カラの心を満たすもの

「ちゃんと書けてましたか?」

題材にした職業に実際に携わっている・いた方が作品を読んでくださると、そう尋ねたくなります。
鈴木涼美さんから戴いた書評(『波』12月号 掲載)を読むのも緊張しました。今回はとくに、ほぼ資料と想像で書いたからなおさら。

キャバクラが舞台だったり、キャバ嬢が登場する脚本を書いてはきたけれど、私が実際に営業中のキャバクラに行けたことは、実は一度しかありません。
今回の執筆にあたっては、編集者さんがアレンジしてくださった取材に、かなりの部分を助けてもらいました。

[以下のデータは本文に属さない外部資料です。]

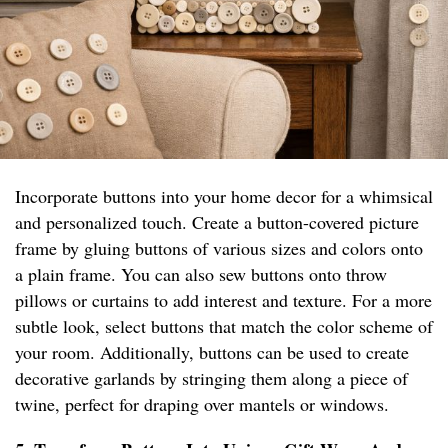
Incorporate buttons into your home decor for a whimsical
and personalized touch. Create a button-covered picture
frame by gluing buttons of various sizes and colors onto
a plain frame. You can also sew buttons onto throw
pillows or curtains to add interest and texture. For a more
subtle look, select buttons that match the color scheme of
your room. Additionally, buttons can be used to create
decorative garlands by stringing them along a piece of
twine, perfect for draping over mantels or windows.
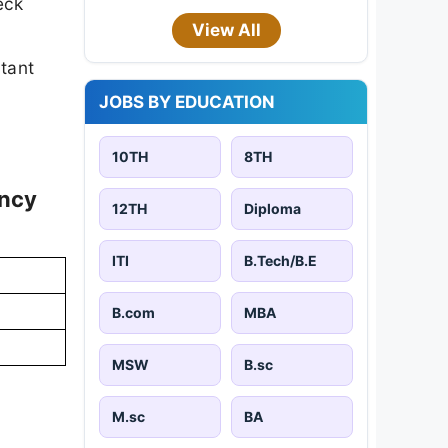
eck
View All
rtant
JOBS BY EDUCATION
10TH
8TH
ancy
12TH
Diploma
ITI
B.Tech/B.E
B.com
MBA
MSW
B.sc
M.sc
BA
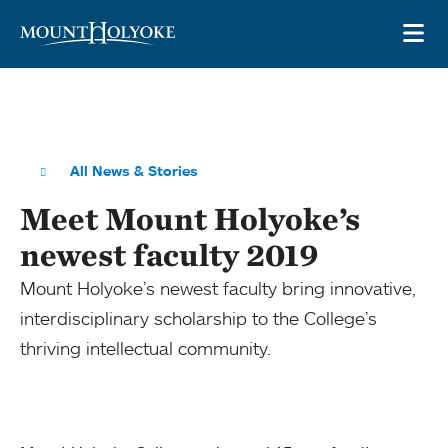
Skip to main site navigation
Skip to main content
OP
All News & Stories
Meet Mount Holyoke’s
newest faculty 2019
Mount Holyoke’s newest faculty bring innovative,
interdisciplinary scholarship to the College’s
thriving intellectual community.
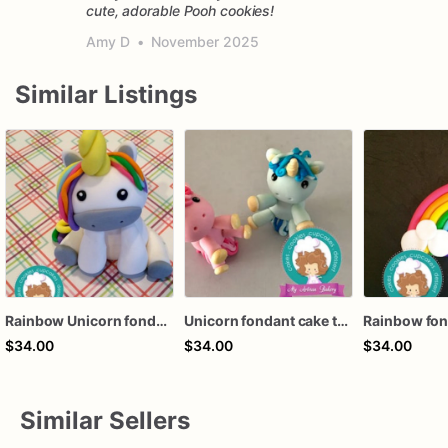
cute, adorable Pooh cookies!
Amy D
•
November 2025
Similar Listings
Rainbow Unicorn fondant cake topper
Unicorn fondant cake topper
$34.00
$34.00
$34.00
Similar Sellers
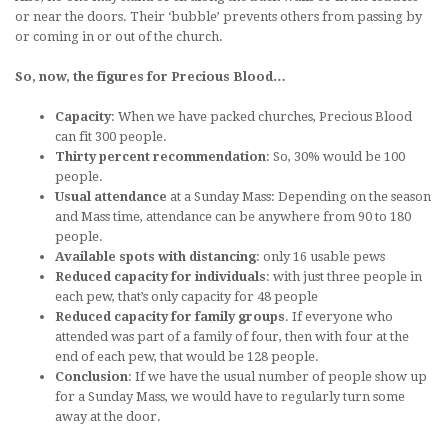
or near the doors. Their ‘bubble’ prevents others from passing by
or coming in or out of the church.
So, now, the figures for Precious Blood…
Capacity
: When we have packed churches, Precious Blood
can fit 300 people.
Thirty percent recommendation
: So, 30% would be 100
people.
Usual attendance
at a Sunday Mass: Depending on the season
and Mass time, attendance can be anywhere from 90 to 180
people.
Available spots with distancing
: only 16 usable pews
Reduced capacity for individuals
: with just three people in
each pew, that’s only capacity for 48 people
Reduced capacity for family groups
. If everyone who
attended was part of a family of four, then with four at the
end of each pew, that would be 128 people.
Conclusion
: If we have the usual number of people show up
for a Sunday Mass, we would have to regularly turn some
away at the door.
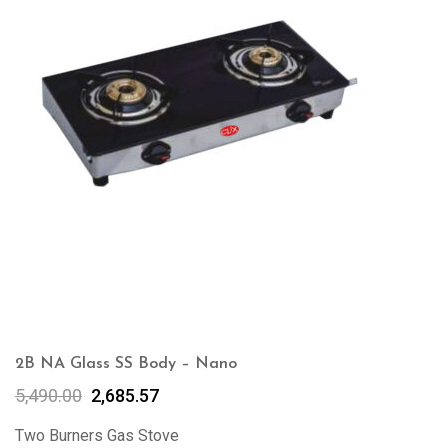
2B NA Glass SS Body – Nano
5,490.00
2,685.57
Two Burners Gas Stove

取材協力としてお名前を載せさせていただいたお二人は、ナイトビジネス界の人材派遣、デコレーションの第一人者。
お目にかかる前は勝手に、派手でハイテンションなパリピ的な方を想像していました(すみません)。でも実際にお目にかかると、お二人とも服装こそカジュアルですが、冷静沈着なビジネスマン。
そして話が面白い! ナイトビジネス事情はもちろん、合間の金言にも聞き入ってしまいました。

“大事にしてるのは裏側の仕組み。整理整頓、ものがどこにあって、全部準備されてるっていうオペレーションが僕は勝ちだと思ってて。仕組みで回していかないと”

キャバクラなどのナイトビジネスでシャンパンタワーや花、店内装飾を手がける会社、株式会社Gothamの西山社長の言葉。
インターネットで会社のことを知って、編集者さんに頼んで取材させていただきました。

“お金に執着するとナンバーワンにはなれない、ナンバーワンになるとお金がついてくる。トップキャストには留学、起業、美意識、プライドなど、何かしらお金以外の目標があり、金を惜しまず自己投資をして自分を磨く”

キャバクラ求人会社『姫リク』の松本社長は、ブログを読んだ編集者さんが「絶対面白いお話が聴けそう」と取材をアレンジしてくださいました。
大阪にいらっしゃるので、取材はスカイプで。

文字起こししてもらった取材テープ、編集者さんがまとめてくださった取材メモ。ナイトビジネス界のノンフィクションとしてだけでなくビジネス書としても、何度読み返しても面白いです。

やはり現場にいる方の言葉、リアリティーは強い……と思いつつ、『千のグラスを満たすには』、負けないように、感情面でのリアリティーを盛り込めるように精一杯書かせていただきました。

“自分の価値が上がる日常を生きるのは救いがあるが、価値が下がる日常は時に耐え難い。でもだからこそ仕事場としての魅力が強く人を惹きつけるのだ”

緊張しながら拝読した鈴木涼美さんの書評『カラの心を満たすもの』も、キャバクラ、キャストの光と影や、彼女たちを駆り立てるものを鋭く分析してくださっていて敬服しました。

『波』12月号 に掲載されているので(二度書く)、ぜひ読んでいただきたいです。

追記12/21:BookBangで読めるようになりました。